Le 1er mai trouve des travailleurs au Kosovo en mauvaise situation

Journée internationale du travail A mai, les travailleurs du Kosovo les trouvent en mauvais état. Le président de l'Union indépendante des syndicats du Kosovo, Avni Aydin, dans une proposition pour Radio Kosovo, dit que les principaux problèmes des travailleurs sont le non-respect du droit du travail, [...]
Journée internationale du travail A mai, les travailleurs du Kosovo les trouvent en mauvais état.
Le président de l'Union des syndicats indépendants du Kosovo, Avni Aydin, dans une proposition pour Radio Kosovo, dit que les principaux problèmes des travailleurs sont l'inapplication du droit du travail, les mauvaises conditions de travail et le bas salaire minimum.
L'absence de contrats de travail, le manque de respect à leur égard, le travail à long terme, les bas salaires et l'insuffisance de la sécurité du travail sont les principaux problèmes auxquels sont confrontés des milliers de travailleurs dans tout le pays chaque jour. Que les travailleurs soient confrontés à ces problèmes tous les jours et pendant des années, le président de l'Union indépendante du Kosovo, Avni Aydin, qui dit travailleurs du Kosovo 1er mai, les trouve avec de nombreuses violations de leurs droits.
Les employés du jour de mai sont jugés victimes de discrimination. Il n'y a toujours pas de progrès dans la réalisation des droits des travailleurs, de la sécurité de l'emploi, mais même de l'assurance maladie, même si BSPK s'est engagé à faire au maximum un pas positif au profit des travailleurs en augmentant le salaire minimum ou en respectant la convention collective”, a-t-il déclaré.
Les personnes employées dans le secteur privé sont les plus discriminées, souligne Aydin.
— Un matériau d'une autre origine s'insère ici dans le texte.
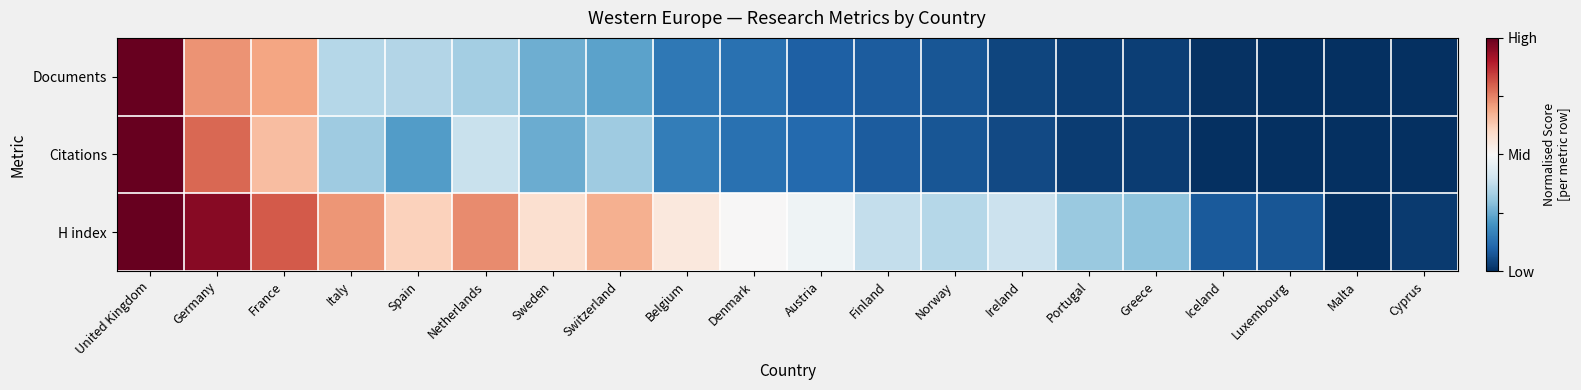

Reading right to left, transcribe all the data shown in this chart.

Documents: Cyprus=-1.0	Malta=-1.0	Luxembourg=-1.0	Iceland=-1.0	Greece=-0.9	Portugal=-0.9	Ireland=-0.9	Norway=-0.9	Finland=-0.8	Austria=-0.8	Denmark=-0.7	Belgium=-0.7	Switzerland=-0.5	Sweden=-0.5	Netherlands=-0.3	Spain=-0.3	Italy=-0.3	France=0.4	Germany=0.5	United Kingdom=1.0
Citations: Cyprus=-1.0	Malta=-1.0	Luxembourg=-1.0	Iceland=-1.0	Greece=-1.0	Portugal=-1.0	Ireland=-0.9	Norway=-0.9	Finland=-0.8	Austria=-0.8	Denmark=-0.7	Belgium=-0.7	Switzerland=-0.4	Sweden=-0.5	Netherlands=-0.2	Spain=-0.6	Italy=-0.4	France=0.3	Germany=0.6	United Kingdom=1.0
H index: Cyprus=-1.0	Malta=-1.0	Luxembourg=-0.9	Iceland=-0.8	Greece=-0.4	Portugal=-0.4	Ireland=-0.2	Norway=-0.3	Finland=-0.2	Austria=-0.0	Denmark=0.0	Belgium=0.1	Switzerland=0.4	Sweden=0.2	Netherlands=0.5	Spain=0.2	Italy=0.4	France=0.6	Germany=0.9	United Kingdom=1.0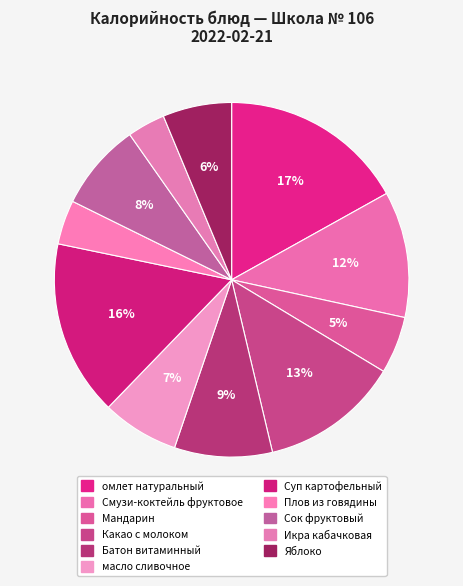

True or false: Батон витаминный accounts for 9% of the total.

True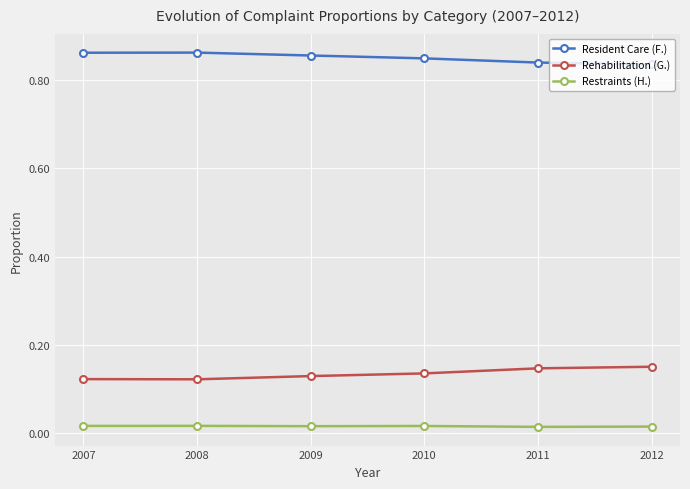

Count the Restraints (H.) values in the range 0 to 1.

6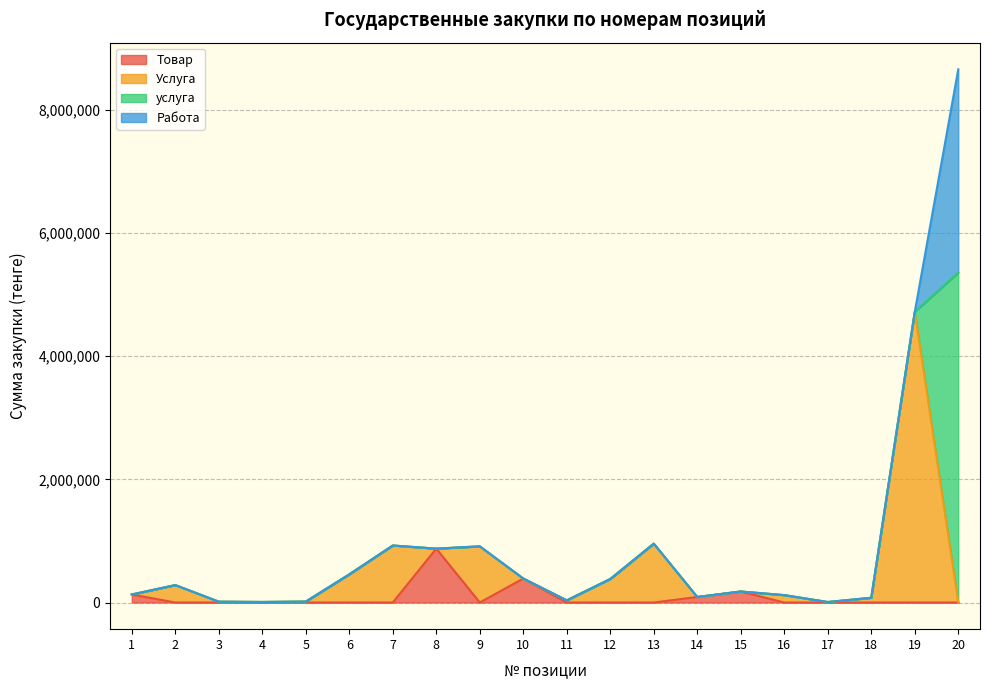

At which category does Услуга reach its first local valley?

4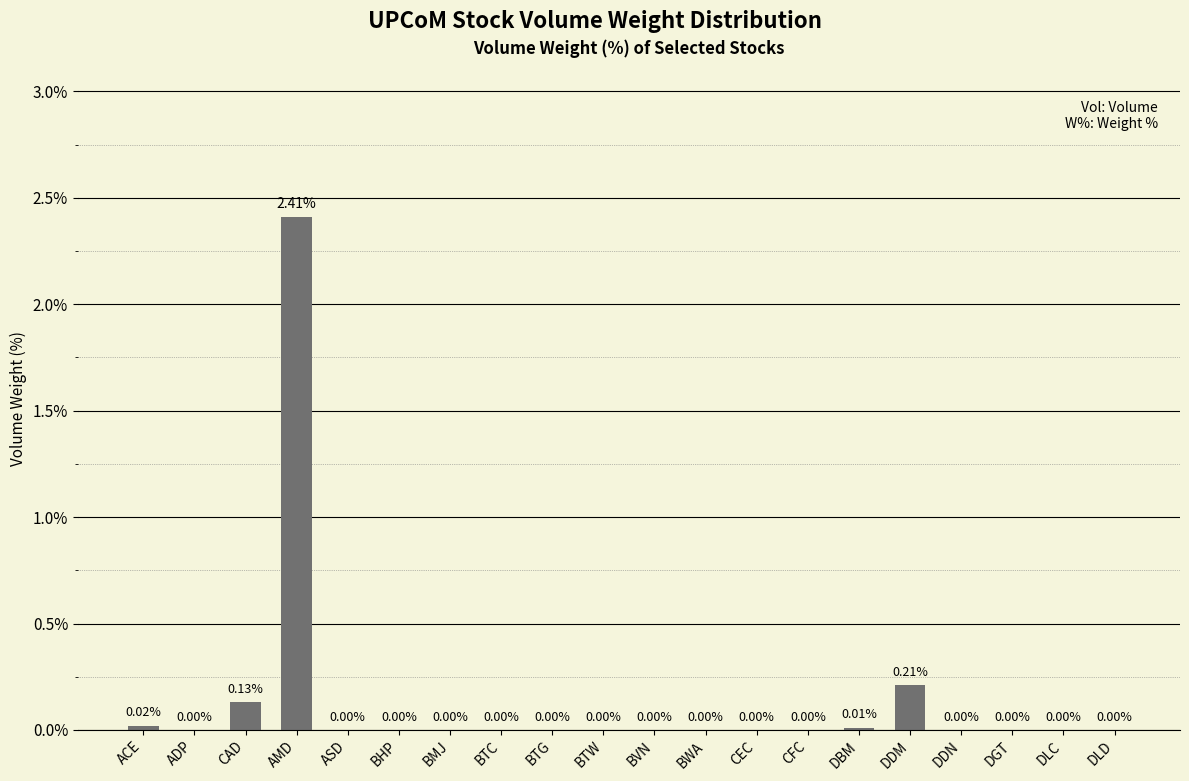

At which label is the value closest to 1?

DDM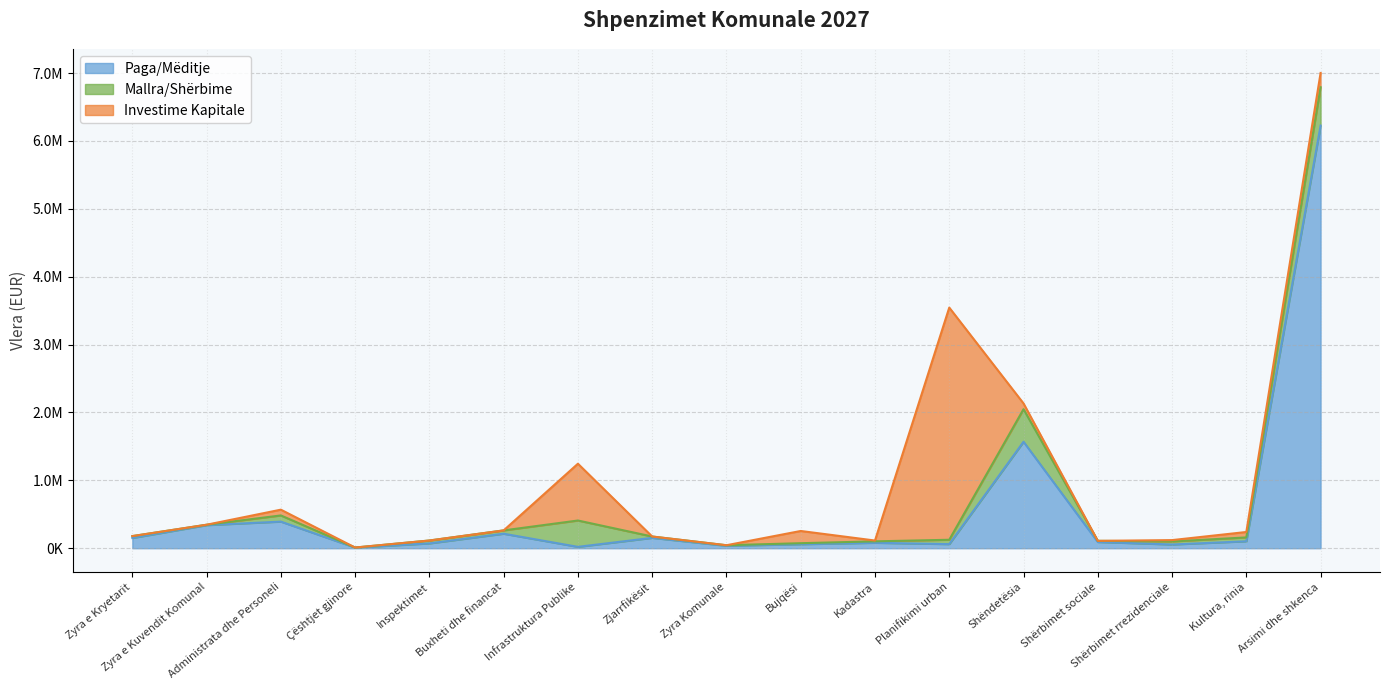

How many values in the Mallra/Shërbime series exceed 43000?

8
Selon lui, les femmes qui travaillent sont plus discriminées et quittent le travail lorsque les employeurs se rendent compte qu'elles sont enceintes. Pour le chef du BSPK, la hausse du salaire minimum est plus que nécessaire.
“En ce qui concerne le salaire minimum, l'actuel Premier ministre a promis d'être 250 euros. Je pense que cela doit être réalisé, d'ici la fin de l'année, même si nous avons exigé que, sur la base du niveau de vie, le salaire minimum soit de 350 euros”, a déclaré Aydin.
Le 1er mai, il est marqué depuis 1866, et cette manifestation est étroitement liée aux protestations sanglantes de milliers de travailleurs de l'usine de Chicago en Amérique qui ont cherché plus de droits. Au nom de cette date, B Le SPK, aujourd'hui, à 13 heures, tiendra une conférence sur les médias pour présenter les problèmes auxquels les travailleurs et les revendications syndicales sont confrontés cette année.